In a gleaming new Melbourne cheese cellar, Peter Bennetts exhibits photographs of a weathered-looking island resort by architect Kristin Green.
The text message from photographer Peter Bennetts came through at 23:41 on the Friday evening of the 2013 National Architecture Conference in Melbourne. It read: “conference view/breakfast/coffee at the European Spring St and Kristen & I take you on a tour of la Plage du Pacifique Vanuatu exhibition at Spring St Grocer.” I had heard whispers of the exhibition earlier in the day. A half-finished resort in Vanuatu. Off-form concrete. A photographic exhibition in a cheese cellar. Throw in breakfast at The European and it was impossible to say no.
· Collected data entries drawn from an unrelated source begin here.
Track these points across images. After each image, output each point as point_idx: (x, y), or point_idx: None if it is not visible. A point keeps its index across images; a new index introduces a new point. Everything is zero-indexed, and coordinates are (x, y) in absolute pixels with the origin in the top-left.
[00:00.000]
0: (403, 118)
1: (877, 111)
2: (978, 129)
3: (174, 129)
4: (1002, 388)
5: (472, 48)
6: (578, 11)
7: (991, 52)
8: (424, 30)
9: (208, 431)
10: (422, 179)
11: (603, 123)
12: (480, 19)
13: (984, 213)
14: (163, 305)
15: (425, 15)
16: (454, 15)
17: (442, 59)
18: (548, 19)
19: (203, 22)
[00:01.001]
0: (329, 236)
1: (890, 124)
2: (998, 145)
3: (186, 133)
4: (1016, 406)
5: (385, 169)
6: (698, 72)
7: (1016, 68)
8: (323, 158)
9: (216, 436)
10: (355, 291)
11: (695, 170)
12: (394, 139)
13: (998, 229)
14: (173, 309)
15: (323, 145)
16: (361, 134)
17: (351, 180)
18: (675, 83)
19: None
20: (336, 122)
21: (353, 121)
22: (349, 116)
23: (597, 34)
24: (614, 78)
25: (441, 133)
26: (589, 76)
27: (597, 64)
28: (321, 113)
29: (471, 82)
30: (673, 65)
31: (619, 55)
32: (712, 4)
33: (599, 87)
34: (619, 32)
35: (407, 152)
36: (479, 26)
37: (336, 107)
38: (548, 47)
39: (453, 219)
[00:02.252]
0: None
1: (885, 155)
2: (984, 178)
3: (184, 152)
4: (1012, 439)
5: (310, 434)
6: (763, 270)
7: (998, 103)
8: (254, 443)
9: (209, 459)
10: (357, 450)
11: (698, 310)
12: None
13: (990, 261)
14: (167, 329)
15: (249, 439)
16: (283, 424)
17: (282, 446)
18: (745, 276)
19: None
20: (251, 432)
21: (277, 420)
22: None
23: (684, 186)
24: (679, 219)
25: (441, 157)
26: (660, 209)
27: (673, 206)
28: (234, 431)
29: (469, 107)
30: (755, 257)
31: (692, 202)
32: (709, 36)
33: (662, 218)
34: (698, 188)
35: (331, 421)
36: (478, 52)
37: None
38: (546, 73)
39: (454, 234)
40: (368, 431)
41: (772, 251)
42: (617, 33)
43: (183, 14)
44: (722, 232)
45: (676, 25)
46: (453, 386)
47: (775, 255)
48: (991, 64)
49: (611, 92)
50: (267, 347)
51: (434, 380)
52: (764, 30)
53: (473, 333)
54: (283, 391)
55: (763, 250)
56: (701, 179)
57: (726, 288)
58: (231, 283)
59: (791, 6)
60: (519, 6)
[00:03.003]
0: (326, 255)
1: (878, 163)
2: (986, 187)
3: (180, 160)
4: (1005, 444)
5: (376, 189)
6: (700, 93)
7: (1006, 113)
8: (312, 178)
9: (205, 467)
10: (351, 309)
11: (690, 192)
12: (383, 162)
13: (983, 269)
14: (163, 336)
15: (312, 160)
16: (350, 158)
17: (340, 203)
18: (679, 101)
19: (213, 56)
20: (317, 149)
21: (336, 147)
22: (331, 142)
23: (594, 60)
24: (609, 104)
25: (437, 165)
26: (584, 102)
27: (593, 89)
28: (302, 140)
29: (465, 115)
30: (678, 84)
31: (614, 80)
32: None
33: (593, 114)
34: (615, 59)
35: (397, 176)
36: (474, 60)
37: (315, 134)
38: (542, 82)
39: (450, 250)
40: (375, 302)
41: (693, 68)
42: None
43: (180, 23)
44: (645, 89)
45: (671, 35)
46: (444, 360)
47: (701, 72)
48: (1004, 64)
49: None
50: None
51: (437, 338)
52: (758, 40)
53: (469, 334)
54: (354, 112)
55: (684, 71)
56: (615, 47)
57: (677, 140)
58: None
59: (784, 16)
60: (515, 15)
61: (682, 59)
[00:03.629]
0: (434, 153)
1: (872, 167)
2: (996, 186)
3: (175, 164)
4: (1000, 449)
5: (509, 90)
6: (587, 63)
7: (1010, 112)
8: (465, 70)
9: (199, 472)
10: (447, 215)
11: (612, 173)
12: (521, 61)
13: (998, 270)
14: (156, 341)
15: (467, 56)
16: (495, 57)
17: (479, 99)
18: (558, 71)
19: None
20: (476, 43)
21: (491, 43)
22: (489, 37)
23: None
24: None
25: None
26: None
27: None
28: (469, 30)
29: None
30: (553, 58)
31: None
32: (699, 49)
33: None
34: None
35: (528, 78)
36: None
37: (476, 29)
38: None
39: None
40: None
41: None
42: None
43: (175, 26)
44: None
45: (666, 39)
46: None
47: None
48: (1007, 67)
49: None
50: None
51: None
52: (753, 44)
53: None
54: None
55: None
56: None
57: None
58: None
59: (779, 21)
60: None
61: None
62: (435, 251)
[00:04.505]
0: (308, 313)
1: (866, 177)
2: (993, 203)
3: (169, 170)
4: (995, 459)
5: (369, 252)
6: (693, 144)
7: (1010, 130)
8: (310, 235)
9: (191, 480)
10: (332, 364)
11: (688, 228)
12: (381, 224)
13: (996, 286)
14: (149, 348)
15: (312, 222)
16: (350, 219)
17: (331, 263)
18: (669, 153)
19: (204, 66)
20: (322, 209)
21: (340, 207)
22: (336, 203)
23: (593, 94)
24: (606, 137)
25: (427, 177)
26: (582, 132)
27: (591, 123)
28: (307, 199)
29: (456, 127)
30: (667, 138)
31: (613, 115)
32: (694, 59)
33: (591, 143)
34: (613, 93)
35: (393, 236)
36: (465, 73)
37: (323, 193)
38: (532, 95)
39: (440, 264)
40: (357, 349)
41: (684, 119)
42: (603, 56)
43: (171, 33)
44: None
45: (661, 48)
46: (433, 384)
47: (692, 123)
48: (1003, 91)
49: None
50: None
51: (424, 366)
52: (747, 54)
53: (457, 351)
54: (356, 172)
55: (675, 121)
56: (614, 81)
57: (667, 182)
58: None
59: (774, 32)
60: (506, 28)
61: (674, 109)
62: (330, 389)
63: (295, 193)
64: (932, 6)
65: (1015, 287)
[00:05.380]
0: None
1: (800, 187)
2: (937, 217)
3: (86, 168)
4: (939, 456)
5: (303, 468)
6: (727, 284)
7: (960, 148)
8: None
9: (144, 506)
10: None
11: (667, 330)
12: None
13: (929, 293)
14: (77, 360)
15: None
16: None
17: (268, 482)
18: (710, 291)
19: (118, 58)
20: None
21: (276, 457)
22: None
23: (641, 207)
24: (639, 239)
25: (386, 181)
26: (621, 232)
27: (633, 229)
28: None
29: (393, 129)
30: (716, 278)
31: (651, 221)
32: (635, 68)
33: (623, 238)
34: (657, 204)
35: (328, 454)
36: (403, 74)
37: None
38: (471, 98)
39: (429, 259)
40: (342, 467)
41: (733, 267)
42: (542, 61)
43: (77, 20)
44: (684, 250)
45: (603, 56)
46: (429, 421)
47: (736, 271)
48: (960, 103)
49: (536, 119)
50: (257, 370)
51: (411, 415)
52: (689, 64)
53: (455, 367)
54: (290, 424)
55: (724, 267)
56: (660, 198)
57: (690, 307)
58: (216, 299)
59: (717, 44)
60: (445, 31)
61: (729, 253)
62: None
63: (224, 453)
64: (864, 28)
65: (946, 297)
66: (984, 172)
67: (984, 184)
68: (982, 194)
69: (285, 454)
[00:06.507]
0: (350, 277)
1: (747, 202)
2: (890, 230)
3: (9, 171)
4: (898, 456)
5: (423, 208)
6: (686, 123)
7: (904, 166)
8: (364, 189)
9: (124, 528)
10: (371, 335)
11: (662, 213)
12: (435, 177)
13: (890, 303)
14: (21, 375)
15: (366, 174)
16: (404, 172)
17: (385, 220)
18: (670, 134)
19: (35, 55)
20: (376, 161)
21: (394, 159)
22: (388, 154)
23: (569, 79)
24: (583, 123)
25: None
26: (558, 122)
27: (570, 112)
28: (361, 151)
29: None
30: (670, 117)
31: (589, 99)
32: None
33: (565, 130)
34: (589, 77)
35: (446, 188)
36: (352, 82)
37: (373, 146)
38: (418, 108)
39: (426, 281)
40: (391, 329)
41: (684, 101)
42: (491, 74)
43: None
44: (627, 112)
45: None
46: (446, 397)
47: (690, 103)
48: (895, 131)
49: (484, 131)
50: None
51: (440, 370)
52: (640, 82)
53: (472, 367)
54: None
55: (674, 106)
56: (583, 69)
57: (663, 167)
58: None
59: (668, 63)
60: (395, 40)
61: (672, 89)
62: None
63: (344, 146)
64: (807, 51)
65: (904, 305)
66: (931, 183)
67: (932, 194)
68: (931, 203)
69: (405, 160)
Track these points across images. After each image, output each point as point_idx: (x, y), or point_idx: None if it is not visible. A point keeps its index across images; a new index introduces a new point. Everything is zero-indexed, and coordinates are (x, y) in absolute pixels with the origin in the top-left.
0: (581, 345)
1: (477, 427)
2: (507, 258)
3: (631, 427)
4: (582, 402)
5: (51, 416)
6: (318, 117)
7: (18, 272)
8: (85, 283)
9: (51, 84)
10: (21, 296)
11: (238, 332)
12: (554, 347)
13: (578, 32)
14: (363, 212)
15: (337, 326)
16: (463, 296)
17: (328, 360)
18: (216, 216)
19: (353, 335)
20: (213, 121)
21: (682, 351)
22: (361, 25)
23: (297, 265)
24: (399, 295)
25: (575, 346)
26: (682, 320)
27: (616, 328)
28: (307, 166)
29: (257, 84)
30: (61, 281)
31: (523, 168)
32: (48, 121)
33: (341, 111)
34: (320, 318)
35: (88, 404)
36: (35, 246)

The following morning, head down and focused on keeping my iPhone dry as I navigate my way down Spring Street, I bump into Brian Zulaikha of TZG, the first of a stream of conference luminaries who join our table including Kieran Wong and Emma Williamson from Perth’s CODA, former Architecture Australia editor Justine Clark, Stuart Harrison from RRR’s The Architects and Lori Brown, keynote at Parlour’s extraordinary pre-conference event Transform. We finish breakfast and wander next door through Kristin Green’s lively Spring Street Grocer, down a bright orange spiral staircase into the exhibition-cum-cheese cellar, a delightful bunker lined with glazed tiles.
The subject matter is curious – an awkward, off-form concrete resort in the tropics, as much a ruin as a work in progress. Green references Hadrian’s villa in Tivoli and the ambience of 1950s cinema and ideas of leisure, romance and dreaming as inspiration for her project. For me the work has the flavour of Louis Kahn’s subcontinental projects in Ahmedabad and Bangladesh, Le Corbusier’s Brasilia, the Jantar Mantar in Jaipur and George Jetson’s Skypad Apartments in Orbit City.
Undoubtedly there is an other-worldliness to Green’s project as well as a delicious incongruity between project and site, emphasised by images of workers taking respite or napping amongst the cool, shady concrete buttresses. There are clues as to how it might turn out, but no apology from architect or photographer in regards to what we were looking at. The bones, the inner working, the messy structure in all its glory.
Whilst enjoying his self-imposed exile in Hawaii in the early 1970s, Utzon’s students at Honolulu University recall the Danish architect challenging them to “imagine their buildings as ruins.” “Is there an idea there?” he would ask. “In the ruin, only the idea remains.” In this way, suspended between promise and reality, the work finds its strength, and the exhibition its voice.
Green’s work is confident, unapologetic stuff and Bennetts’ medium format – Alpa STC, with 23mm Alpagon lens – lend the images a calmness that reinforce the sense of decay and roughness. I ask Bennetts about his photographic approach and he responds “straight up and down.” On first impression it seemed odd holding an exhibition in a cheese cellar of architectural images of a building site in the tropics, but the dissonance is inspired.
The idea began over a conversation between architect and photographer about how to get Green her next job. Photographer and client invest a week in Vanuatu. A stalled project is given a timely shot in the arm. An exhibition is held in the architects recently completed project (prior to the cheese moving in) drawing attention to this work as well as the other (same client). And the timing is impeccable; the national conference. Our two charismatic protagonists work it hard, create the buzz, and everybody wins.